TRACK 4: DIGITAL INNOVATION
Connected devices redesign healthcare: How are MedTech companies adapting to this new environment?
Digital health technology and services are fastly growing, offering a wide new range of connected devices, transforming and personalising the way care is delivered. Information and data generated by medical technologies, paired with the advances in AI should play a vital role in improving health outcomes and making health systems more efficient. How are innovative companies, large and small, adapting their business models? How do they deal with the flow of data and the legal and regulatory related issues?
MedTech & digital industry: Which grounds for collaboration?
The MedTech sector has been subject to a substantial transformation during the past decade due to the arrival of new digital technologies and is now facing a growing inspiration from digital disrupters and tech giants expanding their healthcare reach through mergers and acquisitions. As more collaboration and integration across companies and sectors will be a vital part of the next wave of innovation what are the recent trends in jointly developing cutting-edge medical devices technologies? To what extent are MedTech and digital industry working together to deliver new products and services for patients? Which collaborative models are emerging? What are the successful examples, benefits, limits and constraints to these collaborations?

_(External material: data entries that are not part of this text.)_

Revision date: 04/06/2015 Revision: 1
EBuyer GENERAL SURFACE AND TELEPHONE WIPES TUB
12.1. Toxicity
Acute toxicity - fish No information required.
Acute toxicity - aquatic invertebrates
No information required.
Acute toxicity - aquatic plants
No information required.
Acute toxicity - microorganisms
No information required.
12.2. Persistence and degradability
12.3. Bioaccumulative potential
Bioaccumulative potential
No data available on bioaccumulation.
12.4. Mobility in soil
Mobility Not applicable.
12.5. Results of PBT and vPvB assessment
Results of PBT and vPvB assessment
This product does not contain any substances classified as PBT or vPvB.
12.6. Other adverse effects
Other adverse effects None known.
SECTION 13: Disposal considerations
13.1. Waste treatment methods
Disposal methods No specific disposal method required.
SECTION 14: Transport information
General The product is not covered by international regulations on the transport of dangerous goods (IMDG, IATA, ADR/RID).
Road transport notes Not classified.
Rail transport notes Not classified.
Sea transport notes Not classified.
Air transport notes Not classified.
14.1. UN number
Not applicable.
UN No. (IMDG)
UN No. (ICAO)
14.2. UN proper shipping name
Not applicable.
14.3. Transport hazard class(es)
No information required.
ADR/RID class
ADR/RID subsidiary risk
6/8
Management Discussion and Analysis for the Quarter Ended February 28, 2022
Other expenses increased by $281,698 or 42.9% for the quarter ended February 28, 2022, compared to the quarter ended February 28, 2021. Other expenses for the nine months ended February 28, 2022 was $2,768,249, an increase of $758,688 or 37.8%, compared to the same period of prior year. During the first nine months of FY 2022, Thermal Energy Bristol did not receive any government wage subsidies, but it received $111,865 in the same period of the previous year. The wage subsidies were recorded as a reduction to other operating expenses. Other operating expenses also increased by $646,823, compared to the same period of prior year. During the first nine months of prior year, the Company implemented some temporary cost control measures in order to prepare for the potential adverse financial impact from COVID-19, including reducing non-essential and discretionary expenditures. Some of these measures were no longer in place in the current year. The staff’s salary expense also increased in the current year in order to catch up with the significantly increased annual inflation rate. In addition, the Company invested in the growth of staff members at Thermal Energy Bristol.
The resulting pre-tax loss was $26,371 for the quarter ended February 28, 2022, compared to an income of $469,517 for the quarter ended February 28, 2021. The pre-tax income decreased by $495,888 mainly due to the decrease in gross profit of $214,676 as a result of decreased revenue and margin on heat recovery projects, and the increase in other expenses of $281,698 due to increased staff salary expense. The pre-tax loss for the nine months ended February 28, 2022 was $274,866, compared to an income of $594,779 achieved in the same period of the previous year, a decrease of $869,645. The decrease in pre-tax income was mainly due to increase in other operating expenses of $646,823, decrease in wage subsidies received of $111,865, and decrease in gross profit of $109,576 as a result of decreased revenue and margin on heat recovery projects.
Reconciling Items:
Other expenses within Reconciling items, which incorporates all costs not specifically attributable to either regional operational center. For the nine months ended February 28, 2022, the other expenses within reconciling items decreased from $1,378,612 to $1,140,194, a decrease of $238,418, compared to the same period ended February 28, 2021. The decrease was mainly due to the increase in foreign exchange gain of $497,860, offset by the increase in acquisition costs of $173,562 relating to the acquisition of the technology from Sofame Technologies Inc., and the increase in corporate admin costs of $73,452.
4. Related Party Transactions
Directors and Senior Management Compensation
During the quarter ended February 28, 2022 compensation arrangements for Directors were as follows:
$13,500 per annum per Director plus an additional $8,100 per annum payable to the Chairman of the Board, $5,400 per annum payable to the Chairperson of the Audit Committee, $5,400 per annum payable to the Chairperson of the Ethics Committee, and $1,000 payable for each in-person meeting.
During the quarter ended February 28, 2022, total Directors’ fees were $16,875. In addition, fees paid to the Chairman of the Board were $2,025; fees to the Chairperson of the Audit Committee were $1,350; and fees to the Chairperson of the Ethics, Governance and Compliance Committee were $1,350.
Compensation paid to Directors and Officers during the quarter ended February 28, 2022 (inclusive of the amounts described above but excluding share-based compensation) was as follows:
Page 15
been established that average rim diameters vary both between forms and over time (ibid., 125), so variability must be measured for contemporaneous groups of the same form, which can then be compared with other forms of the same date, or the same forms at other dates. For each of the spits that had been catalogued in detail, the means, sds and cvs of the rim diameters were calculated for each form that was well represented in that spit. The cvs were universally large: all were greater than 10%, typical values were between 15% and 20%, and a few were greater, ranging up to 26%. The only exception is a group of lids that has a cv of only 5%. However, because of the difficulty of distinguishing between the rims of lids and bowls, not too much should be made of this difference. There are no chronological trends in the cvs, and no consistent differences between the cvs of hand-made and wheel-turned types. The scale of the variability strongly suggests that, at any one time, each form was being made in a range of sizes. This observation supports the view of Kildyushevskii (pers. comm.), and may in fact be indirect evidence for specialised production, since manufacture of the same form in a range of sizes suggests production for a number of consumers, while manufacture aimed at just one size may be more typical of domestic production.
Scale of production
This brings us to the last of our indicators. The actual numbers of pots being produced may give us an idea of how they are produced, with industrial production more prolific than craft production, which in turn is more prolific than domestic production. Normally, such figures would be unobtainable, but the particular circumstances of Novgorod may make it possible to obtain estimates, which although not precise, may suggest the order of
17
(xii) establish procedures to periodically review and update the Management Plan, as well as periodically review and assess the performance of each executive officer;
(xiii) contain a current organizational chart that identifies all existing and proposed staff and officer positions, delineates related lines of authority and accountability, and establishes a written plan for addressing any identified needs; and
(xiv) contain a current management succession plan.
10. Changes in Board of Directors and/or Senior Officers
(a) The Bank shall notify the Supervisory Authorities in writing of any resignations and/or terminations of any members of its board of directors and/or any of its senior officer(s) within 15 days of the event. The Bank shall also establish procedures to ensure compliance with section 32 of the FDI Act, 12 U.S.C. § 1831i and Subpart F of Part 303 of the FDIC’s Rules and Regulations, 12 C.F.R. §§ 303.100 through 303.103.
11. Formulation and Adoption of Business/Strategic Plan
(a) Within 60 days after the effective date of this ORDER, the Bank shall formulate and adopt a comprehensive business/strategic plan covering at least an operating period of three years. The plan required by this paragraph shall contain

How do IT tools contribute to accelerate the process of completing clinical trials in the MedTech sector?
Clinical data and evaluation of that clinical data is an explicitly defined legal requirement for medical devices. Solutions to fast-track market access may emerge from wearables and data analytics programs and allow a stronger and more efficient patient engagement and monitoring. What impact and scalability do these IT solutions have on the medical device clinical trial design? How are they integrated in the market access strategies of MedTech players?